→ **Your goal**: Check every line below for the string "format", and copy the lines that contain it.

Items listed in a dataset:
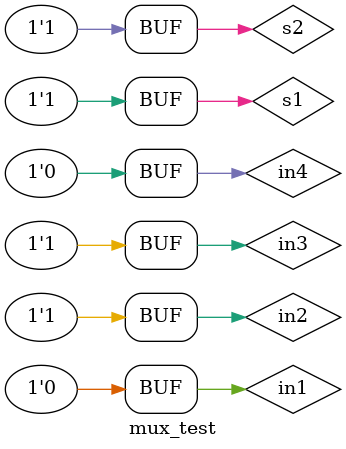
<source format=v>
`timescale 1ns / 1ps


module mux_test;

	// Inputs
	reg in1;
	reg in2;
	reg in3;
	reg in4;
	reg s1;
	reg s2;

	// Outputs
	wire mux_out;

	// Instantiate the Unit Under Test (UUT)
	mux_4x1 uut (
		.in1(in1), 
		.in2(in2), 
		.in3(in3), 
		.in4(in4), 
		.s1(s1), 
		.s2(s2), 
		.mux_out(mux_out)
	);

	initial begin
		// Initialize Inputs
		in1 = 0;
		in2 = 1;
		in3 = 1;
		in4 = 0;
		s1 = 0;
		s2 = 0;

		// Wait 100 ns for global reset to finish
		
        #100
        s1=1;s2=0;
        #100
        s1=0;s2=1;
        #100
        s1=1;s2=1;
        
		// Add stimulus here

	end

     
endmodule


</source>
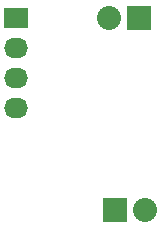
<source format=gbs>
G04 #@! TF.FileFunction,Soldermask,Bot*
%FSLAX46Y46*%
G04 Gerber Fmt 4.6, Leading zero omitted, Abs format (unit mm)*
G04 Created by KiCad (PCBNEW (2015-05-26 BZR 5680)-product) date 2015 June 16, Tuesday 18:31:44*
%MOMM*%
G01*
G04 APERTURE LIST*
%ADD10C,0.100000*%
%ADD11R,2.032000X2.032000*%
%ADD12O,2.032000X2.032000*%
%ADD13R,2.032000X1.727200*%
%ADD14O,2.032000X1.727200*%
G04 APERTURE END LIST*
D10*
D11*
X161036000Y-82804000D03*
D12*
X158496000Y-82804000D03*
D13*
X150622000Y-82804000D03*
D14*
X150622000Y-85344000D03*
X150622000Y-87884000D03*
X150622000Y-90424000D03*
D11*
X159004000Y-99060000D03*
D12*
X161544000Y-99060000D03*
M02*

</source>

→ **Reply to the exercise**:
<source format=v>
<source format=gbs>
G04 Gerber Fmt 4.6, Leading zero omitted, Abs format (unit mm)*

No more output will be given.